Certamente, tutte le volte che mi sono trovato a camminare per i viali del BJKNTC in quelle afose giornate di agosto nelle quali orde di tifosi sudati ed appiccicosi si accalcano nel tentativo di vedere un diritto di Serena Williams, ho proprio pensato ‘Accidenti, sarebbe davvero bello se di fossero ancora più persone qui’ – questo l’ironico commento di Sports Illustrated, il principale periodico sportivo statunitense, che attraverso il proprio sito internet ha anche rincarato la dose ricordando come “più grande non vuol dire migliore”. Il nuovo progetto infatti prevede la distruzione e la ricostruzione dei due campi storici di Flushing Meadows: il Louis Armstrong e soprattutto il Grandstand, definito come “il campo più intimo e pieno d’atmosfera degli Open”. D’altra parte, come avevamo già spiegato nei precedenti articoli dedicati all’argomento, quei campi stavano arrivando alla fine del loro ciclo di vita naturale, soprattutto per il fatto di essere stati costruiti sopra una discarica. Ma se la loro ricostruzione era oggettivamente inevitabile, ciò che non era necessariamente auspicabile, sempre secondo Sports Ilustrated, era il loro sensibile allargamento: da 10.000 a 15.000 posti per il Louis Armstrong, e da 6.000 a 8.000 posti per il Grandstand, compromettendo così la speciale atmosfera dei due luoghi, al momento così diversi da un centrale “in confronto al quale anche il Grand Canyon dà un senso di intimità”.

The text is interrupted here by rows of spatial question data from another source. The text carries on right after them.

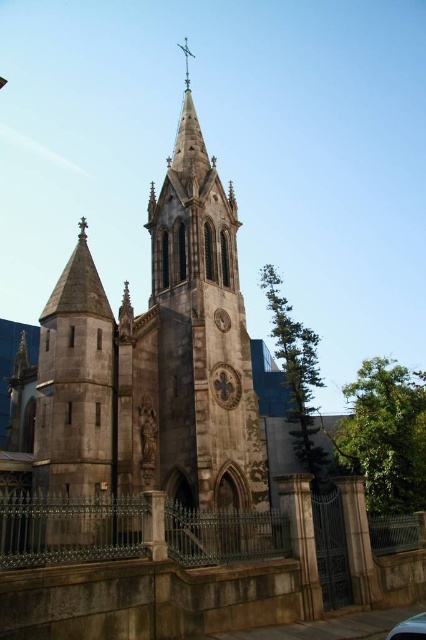
Looking at this image, you are standing in front of the Gothic church and want to take a photo that includes the stone steeple at center. Where should you position yourself relative to the steeple to ensure it is centered in your photo?

To center the stone steeple at center in your photo, position yourself directly in front of it, aligned with its coordinates at point (192, 362).

You are standing in front of the Gothic church and want to know how far you are from the point marked at coordinates point (183,449). Can you determine the distance?

The point marked at coordinates point (183,449) is 59.75 meters away from you.

You are standing in front of the Gothic church and want to take a photo that includes both the stone steeple at center and the metallic silver car at lower right. Which object should you focus on first to ensure both are in frame?

You should focus on the stone steeple at center first because it is taller than the metallic silver car at lower right, so you need to adjust your camera angle to include its full height while keeping the metallic silver car at lower right in the shot.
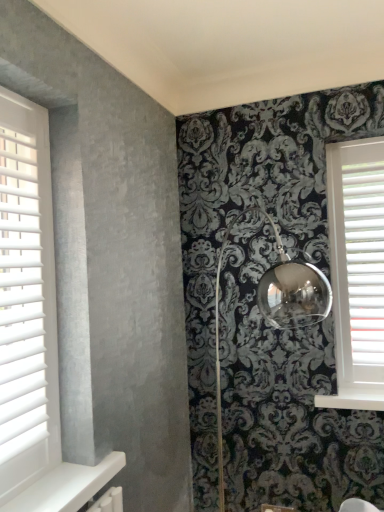
Question: Is white painted wood at lower right oriented away from white plastic blinds at right?

Choices:
 (A) no
 (B) yes

Answer: (A)

Question: Are white painted wood at lower right and white plastic blinds at right far apart?

Choices:
 (A) yes
 (B) no

Answer: (B)

Question: Is white painted wood at lower right next to white plastic blinds at right?

Choices:
 (A) yes
 (B) no

Answer: (B)

Question: Can you confirm if white painted wood at lower right is positioned to the right of white plastic blinds at right?

Choices:
 (A) no
 (B) yes

Answer: (A)

Question: From a real-world perspective, is white painted wood at lower right physically below white plastic blinds at right?

Choices:
 (A) no
 (B) yes

Answer: (B)

Question: From the image's perspective, would you say white painted wood at lower right is positioned over white plastic blinds at right?

Choices:
 (A) no
 (B) yes

Answer: (A)

Question: From a real-world perspective, is white painted wood at lower right on top of white wood blinds at left?

Choices:
 (A) yes
 (B) no

Answer: (B)

Question: Is white painted wood at lower right oriented towards white wood blinds at left?

Choices:
 (A) yes
 (B) no

Answer: (B)

Question: Is white painted wood at lower right not within white wood blinds at left?

Choices:
 (A) no
 (B) yes

Answer: (B)

Question: Is white painted wood at lower right to the left of white wood blinds at left from the viewer's perspective?

Choices:
 (A) no
 (B) yes

Answer: (A)

Question: Is white painted wood at lower right touching white wood blinds at left?

Choices:
 (A) yes
 (B) no

Answer: (B)

Question: Is white painted wood at lower right far away from white wood blinds at left?

Choices:
 (A) no
 (B) yes

Answer: (B)

Question: From the image's perspective, is white wood blinds at left under white plastic blinds at right?

Choices:
 (A) no
 (B) yes

Answer: (B)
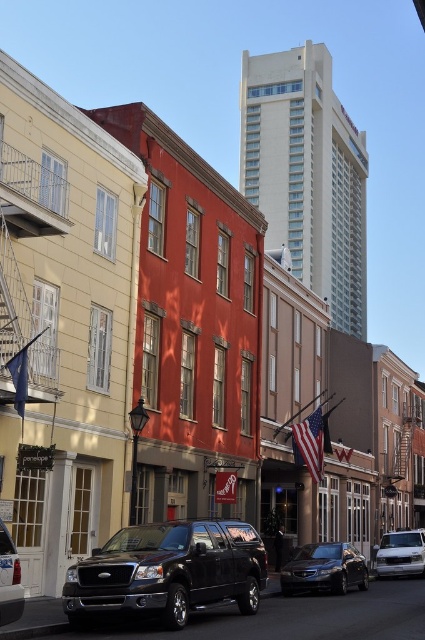
Which is in front, point (424, 540) or point (300, 428)?

Point (424, 540) is in front.

Measure the distance between silver metallic van at lower right and camera.

silver metallic van at lower right is 44.04 meters from camera.

Which is in front, point (380, 572) or point (308, 424)?

Positioned in front is point (380, 572).

At what (x,y) coordinates should I click in order to perform the action: click on silver metallic van at lower right. Please return your answer as a coordinate pair (x, y). The width and height of the screenshot is (425, 640). Looking at the image, I should click on (401, 554).

Can you confirm if american flag at center is positioned to the right of blue fabric flag at lower left?

Yes, american flag at center is to the right of blue fabric flag at lower left.

Find the location of a particular element. Image resolution: width=425 pixels, height=640 pixels. american flag at center is located at coordinates (309, 444).

Which is more to the left, shiny black sedan at center or blue fabric flag at lower left?

From the viewer's perspective, blue fabric flag at lower left appears more on the left side.

Is point (303, 573) closer to viewer compared to point (14, 387)?

That is False.

Who is more forward, (311, 576) or (20, 369)?

Point (20, 369) is in front.

At what (x,y) coordinates should I click in order to perform the action: click on shiny black sedan at center. Please return your answer as a coordinate pair (x, y). Looking at the image, I should click on (325, 570).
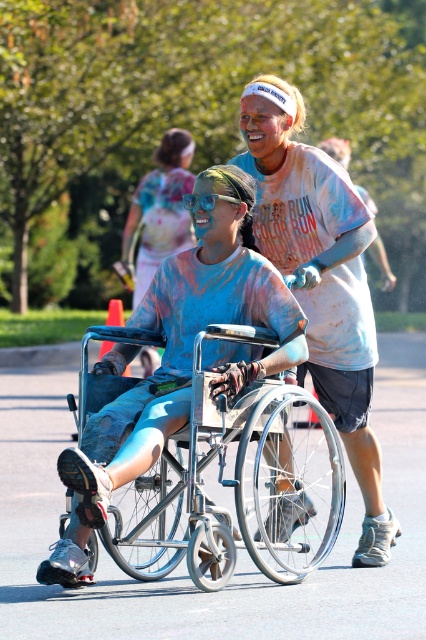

Ma come si è ormai capito, ciò che muove gli animi (e le ruspe) nei grandi tornei di tennis sono i profitti: d’altro canto le federazioni nazionali si finanziano in gran parte con gli utili di questi eventi, ed il prezzo da pagare per correggere quel madornale errore di valutazione fatto negli anni ’90, quando si preferì il “grande e bagnato” al “piccolo e asciutto”, è stato giudicato troppo elevato. Soprattutto in un periodi in cui le associazioni giocatori sembrano propense a scendere sul sentiero di guerra per ottenere una fetta più grossa degli introiti del tennis ed una più equa distribuzione della torta. Infatti, se calcoliamo l’entità del prize money in termini percentuali rispetto agli introiti totali del torneo, nel 2009 gli US Open distribuirono ai giocatori 21,6 milioni di dollari, che rappresentano il 18,3% dei 118,1 milioni di dollari di profitto netto incassati dalla USTA (stando ai dati ufficiali rilasciati dalla stessa federazione). Se si pensa che i contratti collettivi delle leghe professionistiche americane (i cosiddetti “Collective Bargaining Agreement”) prevedono una percentuale degli introiti che si scosta di soltanto qualche punto percentuale dal 50%, si capisce come i giocatori (senza i quali, non bisogna dimenticare, non ci sono né tornei né profitti) hanno un ampio margine di trattativa nel prossimo futuro per aumentare le loro entrate. Nessuno lo dice, ma forse è questo il motivo che più di ogni altro spinge la USTA a non lanciarsi in faraoniche opere di distruzione e rifacimento dell’Arthur Ashe che impegnerebbero una quantità notevole di risorse finanziare mentre si intravedono nubi minacciose che si addensano all’orizzonte delle richieste economiche dei giocatori. E sono questi i rovesci che fanno più paura, non quelli di Nadal e Djokovic, non quelli di Giove Pluvio. Con buona pace nostra e delle televisioni.